%%

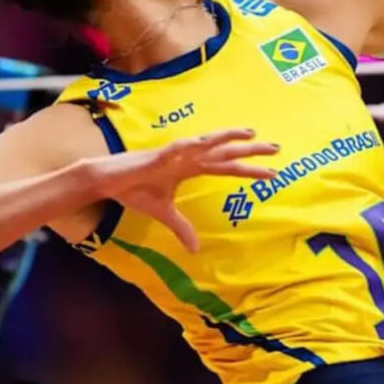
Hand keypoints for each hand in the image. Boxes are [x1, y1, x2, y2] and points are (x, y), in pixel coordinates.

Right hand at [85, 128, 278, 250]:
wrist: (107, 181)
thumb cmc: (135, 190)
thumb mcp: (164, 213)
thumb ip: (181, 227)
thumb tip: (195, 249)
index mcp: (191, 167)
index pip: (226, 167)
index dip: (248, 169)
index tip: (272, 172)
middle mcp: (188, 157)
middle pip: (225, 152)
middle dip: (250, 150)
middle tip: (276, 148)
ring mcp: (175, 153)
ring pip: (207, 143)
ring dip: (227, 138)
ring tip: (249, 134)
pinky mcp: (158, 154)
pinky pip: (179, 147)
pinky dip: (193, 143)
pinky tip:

%%

_Action item_
Copy verbatim, from the listing above, each line from the one containing "thumb tip: (195, 249)" down to the one containing "ring tip: (249, 134)", inclusive.

_Your response_
thumb tip: (195, 249)
index mcp: (191, 167)
index pip: (226, 167)
index dip: (248, 169)
index tip: (272, 172)
middle mcp: (188, 157)
middle pip: (225, 152)
middle dip: (250, 150)
middle tip: (276, 148)
ring mcp: (175, 153)
ring pip: (207, 143)
ring dip: (227, 138)
ring tip: (249, 134)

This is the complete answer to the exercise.